Now, if they know how the future's gonna go, they can just stop the war before it begins, right? Not so fast, buddy. Like all time travel stories, there are rules, and the rules are that the writer really doesn't want you asking questions. The first half hour of The Tomorrow War alternates between introducing Pratt's family dynamics and ticking off all the obvious time travel questions, till a soldier in a briefing room basically looks down the camera and tells you to shut up and stop asking. Thankfully, they finally hand Pratt a gun, and it's off to the races with assorted action set pieces and general widescreen carnage.

Let's hope this tomorrow never comes.

Amazon Prime Video

The pandemic caused theaters to close for so long that there just isn't room at the box office for many of the past year's planned blockbusters, which means various films are skipping theaters for a streaming release. Sequels and franchise blockbusters have the big screen sewn up, so original stories like The Tomorrow War are sadly edged out. But it has to be said streaming feels like a natural home for films like this or Amazon's other recent big screen refugee, Without Remorse, or Paramount's other high concept sci-fi action flick, Infinite

Tomorrow War is a lot like Infinite. They both have a touch of straight-to-video about them, in their simple but evocative sci-fi premises and overblown action scenes. They both feature a big movie star playing an everyman in a jam: Here it's Pratt, while Mark Wahlberg toplined Infinite. That's probably the defining difference between the two movies, explaining why Tomorrow War is so much more watchable. Wahlberg brought an earnest, furrowed-brow seriousness to Infinite, the joyless energy you'd imagine gets him into the gym at 4 a.m. Pratt, meanwhile, is in on the joke. And that means, by extension, so are you. The Tomorrow War isn't just funny, it's fun.

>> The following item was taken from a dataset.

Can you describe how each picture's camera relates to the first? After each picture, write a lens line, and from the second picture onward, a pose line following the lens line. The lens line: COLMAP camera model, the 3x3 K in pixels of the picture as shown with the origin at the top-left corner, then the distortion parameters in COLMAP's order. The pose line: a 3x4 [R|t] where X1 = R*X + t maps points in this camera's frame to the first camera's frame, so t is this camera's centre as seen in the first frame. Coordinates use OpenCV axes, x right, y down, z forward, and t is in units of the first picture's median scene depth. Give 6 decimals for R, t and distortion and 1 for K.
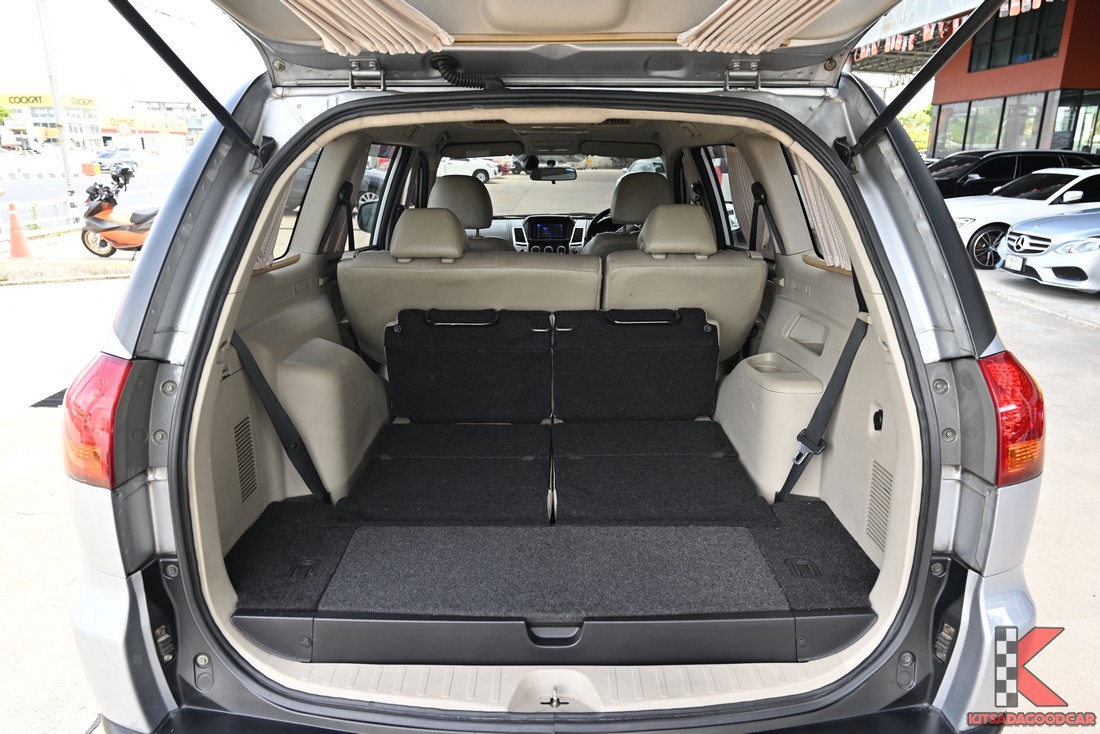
lens RADIAL K [[749.1, 0, 550.0], [0, 749.1, 367.0], [0, 0, 1]] dist [0.003598, 0.003325]
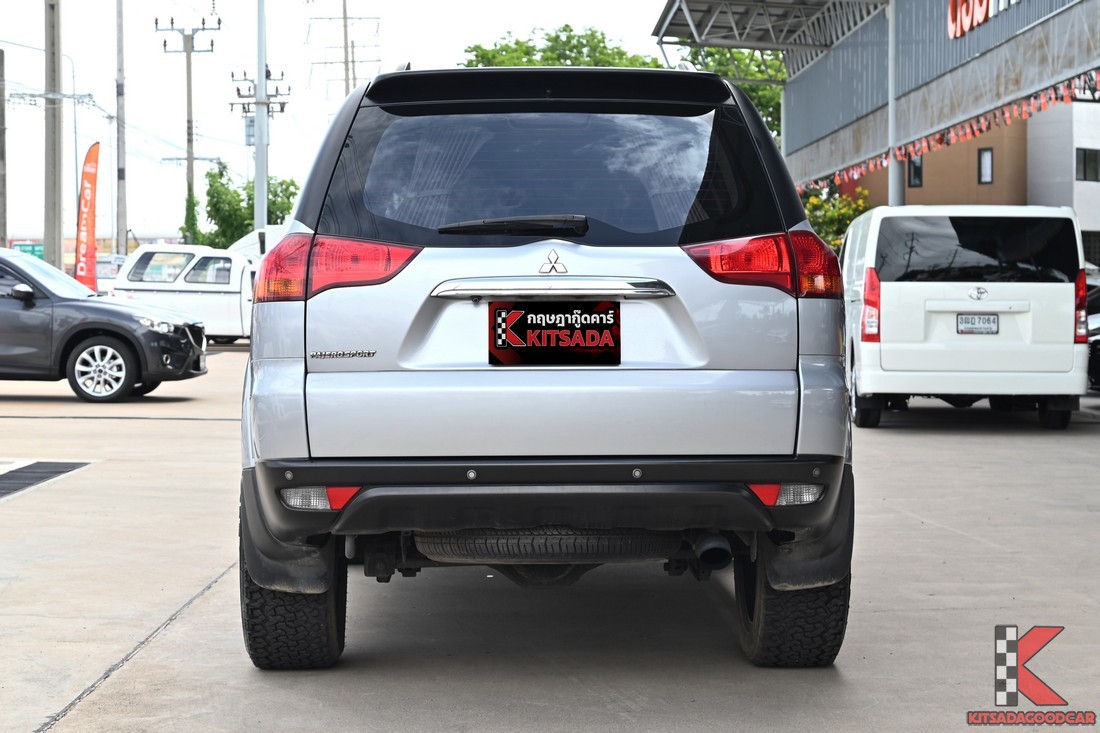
lens RADIAL K [[2215.9, 0, 550.0], [0, 2215.9, 366.5], [0, 0, 1]] dist [0.061834, 0.163876]
pose [[0.999750, -0.008941, 0.020508, -0.012934], [0.013712, 0.969201, -0.245889, 0.198536], [-0.017678, 0.246109, 0.969081, -0.502866]]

If we're going to compare this to another movie, it's more like the fondly remembered 2014 actioner Edge of Tomorrow, also based around a time-twisting alien invasion. Edge of Tomorrow featured Tom Cruise in a surprisingly comic performance, and that's the secret ingredient here too. J.K. Simmons wrings some deadpan humor from his relatively small role, while Sam Richardson (who you may recognize from later series of Veep) is great value as the comic sidekick (including one particularly good joke about Will Smith/Independence Day). Yvonne Strahovski, meanwhile, gets the short end of the stick as she's forced to carry the film's drama almost solo while also barking lines like "Goddammit, Dan! Get the hell out of there!"

Humor keeps the action on the right side of monotonous throughout The Tomorrow War's frankly unnecessary two-hour-and-twenty-minute runtime. A big factor in the film's inflated length is the amount of time spent watching Pratt and his fellow combatants unload endless ammo clips into computer-generated swarms of beasties. It's like watching a YouTube video of someone else playing a video game, namely Call of Duty: James Cameron Aliens edition. It's surely no coincidence the film opens with an abrupt shot of Chris Pratt dropping out of the sky like a video game character spawning.

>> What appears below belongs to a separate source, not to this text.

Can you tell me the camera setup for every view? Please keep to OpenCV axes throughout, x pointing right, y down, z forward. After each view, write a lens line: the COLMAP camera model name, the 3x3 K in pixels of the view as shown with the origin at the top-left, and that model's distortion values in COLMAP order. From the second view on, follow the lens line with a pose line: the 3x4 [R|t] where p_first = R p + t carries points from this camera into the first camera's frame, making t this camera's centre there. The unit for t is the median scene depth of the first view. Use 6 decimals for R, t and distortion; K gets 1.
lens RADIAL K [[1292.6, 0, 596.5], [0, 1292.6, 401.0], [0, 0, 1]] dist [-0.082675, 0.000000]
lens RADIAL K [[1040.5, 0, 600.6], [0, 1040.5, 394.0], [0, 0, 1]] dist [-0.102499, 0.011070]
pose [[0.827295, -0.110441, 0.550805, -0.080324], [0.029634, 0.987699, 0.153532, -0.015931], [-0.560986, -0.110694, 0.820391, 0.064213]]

Intriguingly, it's not all fun and blasting. "Science is important," deadpans Pratt in an early scene, "so we need to focus up." And indeed, science is important in The Tomorrow War. How else could we get the film's tortuous time travel technology and horrifying toxic bioweapons. In fact, the nightmarish science feels more like some odd pitch for army recruitment (the US military is extensively thanked in the credits) than a genuine advert for STEM education.

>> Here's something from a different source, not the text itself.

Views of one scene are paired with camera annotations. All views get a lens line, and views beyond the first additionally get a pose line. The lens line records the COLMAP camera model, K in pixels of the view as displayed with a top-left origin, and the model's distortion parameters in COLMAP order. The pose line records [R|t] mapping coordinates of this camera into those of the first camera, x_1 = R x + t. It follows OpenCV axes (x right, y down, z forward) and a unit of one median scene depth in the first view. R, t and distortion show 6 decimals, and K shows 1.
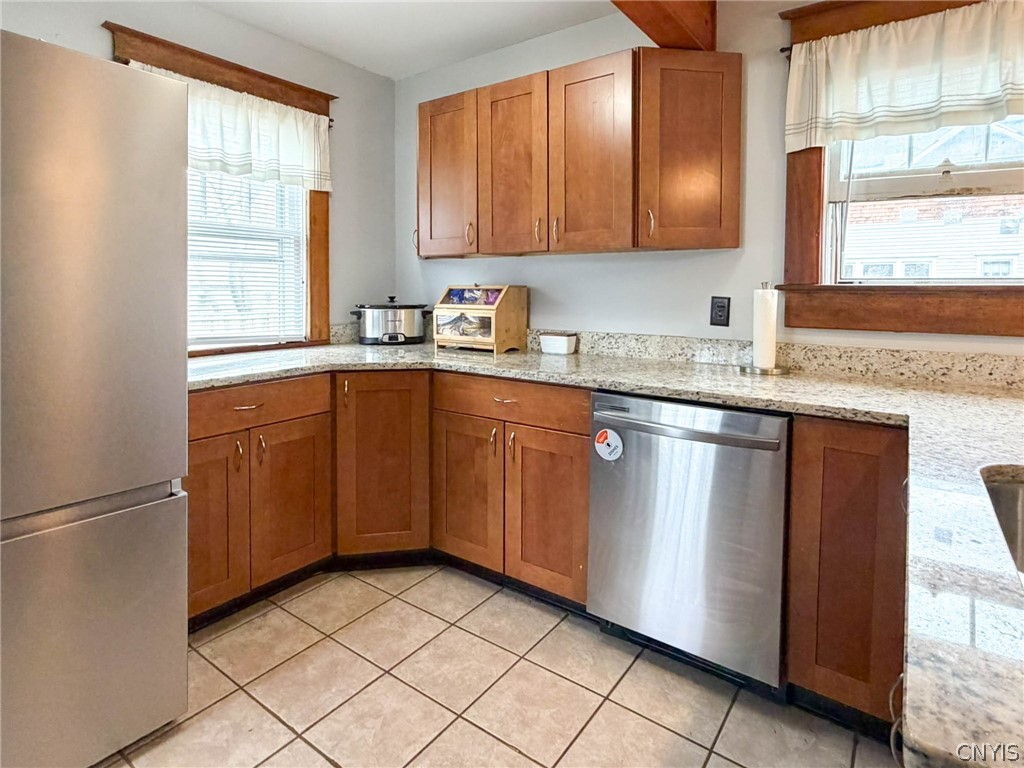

Despite the slightly icky "kill 'em all" attitude, there's something urgent and honorable about a film that focuses on how people of today need to wholeheartedly fight to preserve the future for all our children. Hey, at least it's smarter than Fast and Furious 9.

With tense, thrilling action and winning performances from Pratt and chums, The Tomorrow War is a decent streaming flick that could've done well on the big screen (although you can't skip past the boring bits in a theater). It's too damn long, but so's everything else. At least this time travel romp has good comic timing.